Connectivity in turn creates ubiquity. Suddenly all our information assets are available through our physical assets: police cars with video recorders and fire trucks with their own Wi-Fi access points. “We have a lot of IT moving around in incident response,” said J.R. Cunningham, director of the state, local and education practice at security program provider Accuvant.
The company has successfully poked holes in that IT, for testing purposes, and Cunningham has concerns about the fundamental stability of the IT components that underlie emergency service systems. “These systems were not designed to be highly secure,” he said. “Generally they’ve evolved over time, with security often brought in as an afterthought.”
While the risk runs through any Internet-connected system, the threat may be particularly visible in the realm of 911. Where news coverage looks at cyberattacks on institutional networks, it often overlooks the threat to telephony, and yet that threat looms large in the emergency management world, where phone systems often are the link in the chain of incidence response.
“As our 911 centers move into a more fully digital world, those 911 centers are going to be vulnerable to those same attacks that have been plaguing other networks, whether they are financial or commercial,” said Neal Puff, senior security solutions architect for the public sector at Verizon Terremark.
For those looking to spur cybermayhem among emergency responders, 911 is an especially attractive target. First, because the emergency phone system offers a single entry point.

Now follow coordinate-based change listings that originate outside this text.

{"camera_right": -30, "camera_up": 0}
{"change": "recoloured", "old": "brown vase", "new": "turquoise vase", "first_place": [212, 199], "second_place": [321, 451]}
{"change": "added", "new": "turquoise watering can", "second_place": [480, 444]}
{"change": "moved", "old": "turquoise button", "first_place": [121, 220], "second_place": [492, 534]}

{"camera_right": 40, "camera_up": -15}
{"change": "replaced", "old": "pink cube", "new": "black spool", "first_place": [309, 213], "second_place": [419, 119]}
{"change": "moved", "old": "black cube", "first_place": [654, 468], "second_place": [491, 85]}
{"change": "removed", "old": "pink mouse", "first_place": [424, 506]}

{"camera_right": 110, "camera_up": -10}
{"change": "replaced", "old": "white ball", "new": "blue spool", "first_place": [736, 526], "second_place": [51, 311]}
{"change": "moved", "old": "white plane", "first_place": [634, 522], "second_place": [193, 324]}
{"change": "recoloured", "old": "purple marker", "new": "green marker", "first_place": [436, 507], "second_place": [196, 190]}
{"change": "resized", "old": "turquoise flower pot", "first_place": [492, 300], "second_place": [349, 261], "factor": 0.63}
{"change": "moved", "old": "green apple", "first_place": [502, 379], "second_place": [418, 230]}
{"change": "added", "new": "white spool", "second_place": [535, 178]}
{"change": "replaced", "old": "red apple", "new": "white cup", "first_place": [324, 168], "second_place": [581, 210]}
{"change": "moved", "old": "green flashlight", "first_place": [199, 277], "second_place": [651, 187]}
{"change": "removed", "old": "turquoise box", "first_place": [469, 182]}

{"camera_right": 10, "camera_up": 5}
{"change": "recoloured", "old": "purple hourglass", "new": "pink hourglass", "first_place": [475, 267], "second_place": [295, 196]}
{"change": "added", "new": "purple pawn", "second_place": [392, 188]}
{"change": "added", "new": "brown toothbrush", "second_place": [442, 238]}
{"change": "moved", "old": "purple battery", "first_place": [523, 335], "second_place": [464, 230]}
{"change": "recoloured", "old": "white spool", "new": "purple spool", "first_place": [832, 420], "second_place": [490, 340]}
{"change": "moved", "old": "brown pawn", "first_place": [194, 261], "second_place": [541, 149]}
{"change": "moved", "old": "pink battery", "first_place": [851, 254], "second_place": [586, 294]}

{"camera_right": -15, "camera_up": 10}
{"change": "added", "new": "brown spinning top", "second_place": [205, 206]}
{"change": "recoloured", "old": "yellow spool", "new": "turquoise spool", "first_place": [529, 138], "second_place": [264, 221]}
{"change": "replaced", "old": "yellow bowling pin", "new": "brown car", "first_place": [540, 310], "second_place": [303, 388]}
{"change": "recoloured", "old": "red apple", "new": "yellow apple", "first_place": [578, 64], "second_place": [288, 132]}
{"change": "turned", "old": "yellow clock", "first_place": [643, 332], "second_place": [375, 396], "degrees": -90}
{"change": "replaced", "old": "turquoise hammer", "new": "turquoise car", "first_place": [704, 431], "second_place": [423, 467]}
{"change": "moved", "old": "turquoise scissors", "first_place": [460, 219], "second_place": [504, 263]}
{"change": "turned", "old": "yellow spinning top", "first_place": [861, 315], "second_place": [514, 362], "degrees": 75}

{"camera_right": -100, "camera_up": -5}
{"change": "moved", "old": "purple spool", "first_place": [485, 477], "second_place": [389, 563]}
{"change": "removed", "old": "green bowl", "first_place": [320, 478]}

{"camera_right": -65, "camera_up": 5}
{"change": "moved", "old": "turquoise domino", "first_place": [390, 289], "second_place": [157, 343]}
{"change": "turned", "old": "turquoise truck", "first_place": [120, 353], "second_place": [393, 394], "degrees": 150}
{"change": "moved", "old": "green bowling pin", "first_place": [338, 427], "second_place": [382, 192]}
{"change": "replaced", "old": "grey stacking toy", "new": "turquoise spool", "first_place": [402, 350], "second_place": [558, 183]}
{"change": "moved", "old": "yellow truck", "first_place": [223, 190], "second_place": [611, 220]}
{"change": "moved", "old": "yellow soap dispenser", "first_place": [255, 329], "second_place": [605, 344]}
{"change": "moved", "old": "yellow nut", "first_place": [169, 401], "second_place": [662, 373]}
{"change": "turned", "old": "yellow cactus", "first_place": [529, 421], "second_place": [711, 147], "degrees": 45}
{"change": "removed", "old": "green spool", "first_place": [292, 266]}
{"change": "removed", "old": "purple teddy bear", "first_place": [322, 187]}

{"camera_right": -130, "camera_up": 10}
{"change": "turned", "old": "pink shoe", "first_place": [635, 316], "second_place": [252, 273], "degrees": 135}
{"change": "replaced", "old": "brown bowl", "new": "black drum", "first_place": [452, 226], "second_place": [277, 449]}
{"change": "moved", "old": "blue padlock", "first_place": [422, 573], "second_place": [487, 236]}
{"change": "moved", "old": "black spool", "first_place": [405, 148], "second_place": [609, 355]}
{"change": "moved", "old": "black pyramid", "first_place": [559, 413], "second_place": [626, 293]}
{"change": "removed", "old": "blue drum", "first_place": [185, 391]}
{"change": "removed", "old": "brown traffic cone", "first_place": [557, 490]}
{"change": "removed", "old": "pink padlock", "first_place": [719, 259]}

An attack on a police station may disrupt that station, but a denial-of-service (DOS) assault on 911 could impact literally every emergency responder.
It goes deeper than this. Because 911 now connects to the Internet, an enterprising hacker could in theory get inside the system and feed it bad information, dispatching responders unnecessarily or diverting rescuers to the wrong destination. While a DOS could hold up response, this kind of insider attack — in which a hacker achieves total control over the system — could have more devastating consequences.